Nieuwsitem

De aanzegging: hoe zit dat ook al weer?

Wat zegt de wet?

In artikel 7:668 BW is de verplichting van de werkgever opgenomen om de werknemer uiterlijk een maand voordat de arbeidsovereenkomst voor bepaalde tijd eindigt schriftelijk te informeren over het al dan niet voortzetten van de arbeidsovereenkomst en, bij voortzetting, over de voorwaarden waaronder.

Indien werkgever niet of niet tijdig aanzegt, is hij een vergoeding verschuldigd gelijk aan het bedrag aan loon voor één maand of een vergoeding naar rato over dat deel van de aanzegtermijn dat door hem niet in acht werd genomen.

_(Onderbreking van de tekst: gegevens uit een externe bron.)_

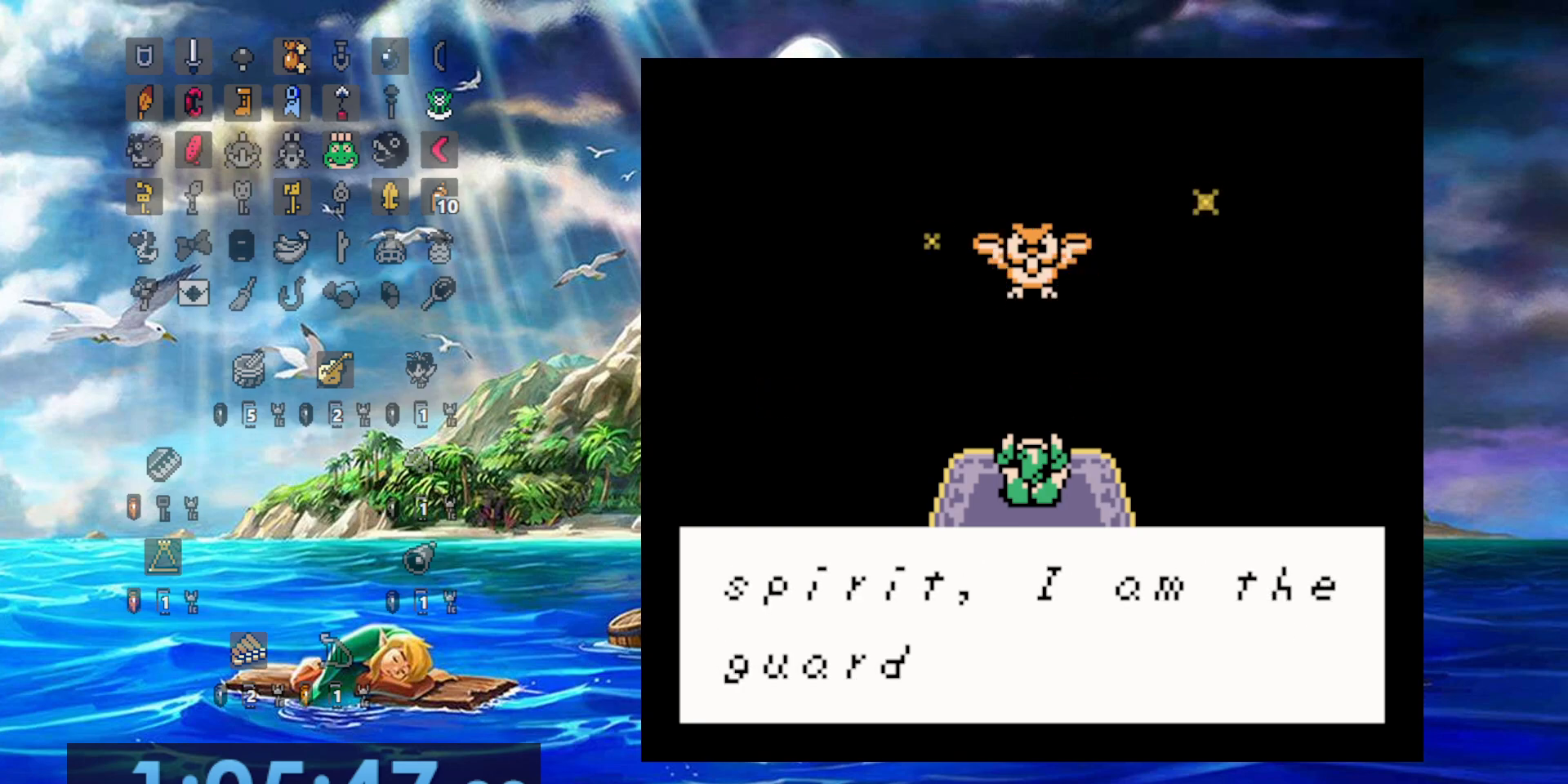
{"dt_ms": 500, "buttons": ["A", "B"], "events": [[67, "A", "up"], [117, "B", "down"], [250, "A", "down"], [250, "B", "up"], [350, "A", "up"], [383, "B", "down"], [450, "A", "down"]]}
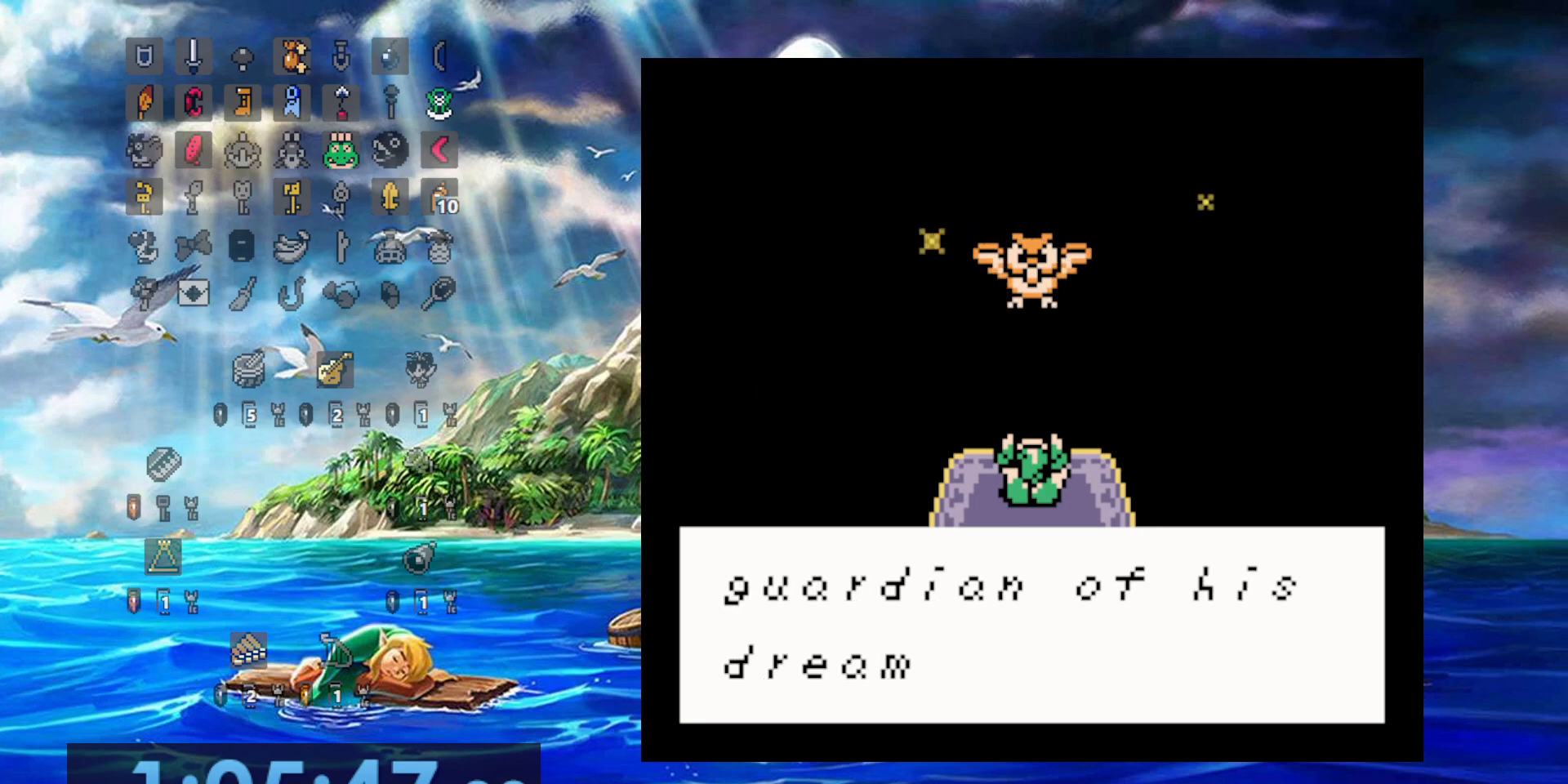
{"dt_ms": 500, "buttons": ["A"], "events": [[17, "B", "up"], [50, "A", "up"], [117, "B", "down"], [200, "A", "down"], [233, "B", "up"], [300, "A", "up"], [350, "B", "down"], [433, "A", "down"], [483, "B", "up"]]}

De aanzegplicht geldt niet wanneer:

–        Het einde van de arbeidsovereenkomst voor bepaalde tijd niet op een kalenderdatum is gesteld;

–        De arbeidsovereenkomst is aangegaan voor een periode korter dan zes maanden;

–        In de arbeidsovereenkomst een uitzendbeding is opgenomen;

–        Schriftelijk is overeengekomen dat de arbeidsovereenkomst voor bepaalde tijd voorafgaand aan de einddatum moet worden opgezegd omdat er sprake is van een voortgezette arbeidsovereenkomst.

Wat nu als de werknemer stelt de aanzegging, die hem per e-mail is toegestuurd, niet te hebben ontvangen?

De kantonrechter Rotterdam zag zich voor deze vraag gesteld.

Er was sprake van een arbeidsovereenkomst voor bepaalde tijd die op 1 april 2017 van rechtswege eindigde, wat betekent dat werkgever uiterlijk op 1 maart 2017 had moeten meedelen of de arbeidsovereenkomst al dan niet zou worden verlengd.

Werkgever toont in de procedure aan dat op 24 februari 2017 de mededeling per e-mail aan werknemer is toegestuurd. Werknemer ontkent dat hij deze e-mail heeft ontvangen en verzoekt de kantonrechter de aanzegvergoeding toe te kennen.

Wat is de overweging van de kantonrechter?

“De enkele ontkenning van werknemer dat hij de e-mail niet heeft ontvangen volstaat niet. Als een e-mail, ondanks alle aanwijzingen die op het tegendeel wijzen, niet aankomt bij geadresseerde, moet hier een verklaring voor zijn. Er had van werknemer, ter onderbouwing van zijn stelling dat hij de e-mail niet heeft ontvangen, mogen worden verwacht dat hij uitgelegd had hoe het kan dat de e-mail niet in zijn inbox terecht was gekomen. Als het regelmatig voorkomt dat e-mails niet aankomen, wat werknemer naar voren heeft gebracht, had hij dit met andere (eventueel technische) informatie moeten onderbouwen. Dit heeft hij niet gedaan.”

De werkgever komt hier goed weg. Deze uitspraak leert eens te meer dat de werkgever er verstandig aan doet om de schriftelijke aanzegging te voorzien van de waarborg dat deze ook door werknemer is c.q. wordt ontvangen.

Dit kan door overhandiging met het verzoek voor de ontvangst te tekenen. Ook toezending per aangetekende post met een separate toezending per gewone post is mogelijk. Wordt de aanzegging per e-mail verstuurd, dan lijkt het mij verstandig dat werkgever gebruik maakt van de mogelijkheid om een ontvangst- en/of leesbevestiging in te schakelen.